Faire face aux fake news
Le phénomène des fake news n’est pas récent mais les outils numériques actuels lui donnent davantage d’importance et d’audience. Luc Bronner déclare d’ailleurs que « la manipulation démocratique est aussi vieille que la démocratie elle-même, mais ce qui a changé ce sont les outils, notamment liés à Internet et à la circulation de l’information via les réseaux sociaux ». Si Julia Cagé affirme qu’il est très difficile de vérifier à quel point les fake news impactent une campagne électorale, il est très certain qu’elles en modifient le bon déroulement démocratique.
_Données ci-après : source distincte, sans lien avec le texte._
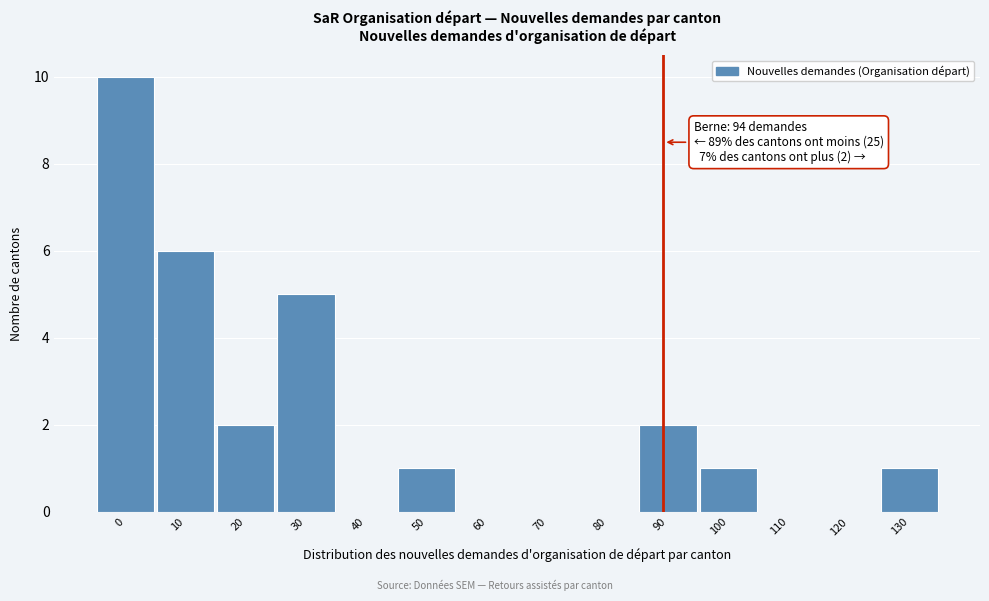

Reading right to left, extract all data points from this chart.

130=1	120=0	110=0	100=1	90=2	80=0	70=0	60=0	50=1	40=0	30=5	20=2	10=6	0=10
Face à ce risque, le Parlement français a adopté la loi relative à la lutte contre la manipulation de l’information, dite « fake news », le 20 novembre dernier. Ce texte permettra désormais aux candidats, partis ou associations de citoyens de saisir le juge des référés, dans les trois mois précédant une élection nationale, qui décidera, dans un délai de 48 heures, de faire retirer ou non une fausse nouvelle circulant sur les réseaux sociaux. Les invités de la conférence sont cependant partagés sur cette disposition. Luc Bronner considère qu’il s’agit d’un « effet d’affichage, une façon pour le gouvernement de dire qu’il agit ». De plus, Julia Cagé et Thomas Huchon remettent en cause le caractère réalisable d’une telle disposition : comment un juge pourrait-il décider en 48 heures de la suppression d’une information alors même que des chercheurs et experts rencontrent de grandes difficultés à reconnaître une fake news ? Toutefois, le réalisateur de Trumping Democracy tient à rappeler que « même si cette loi n’est pas parfaite, elle n’est pas liberticide et a le mérite d’exister ». Outre l’action juridique, les invités considèrent que la lutte contre les fake news doit passer par l’éducation aux médias afin de développer un esprit critique de l’information des citoyens et futurs citoyens. A ce propos, Thomas Huchon est d’ores et déjà intervenu dans une centaine de collèges et lycées pour sensibiliser à la question et souhaite que cette initiative se généralise.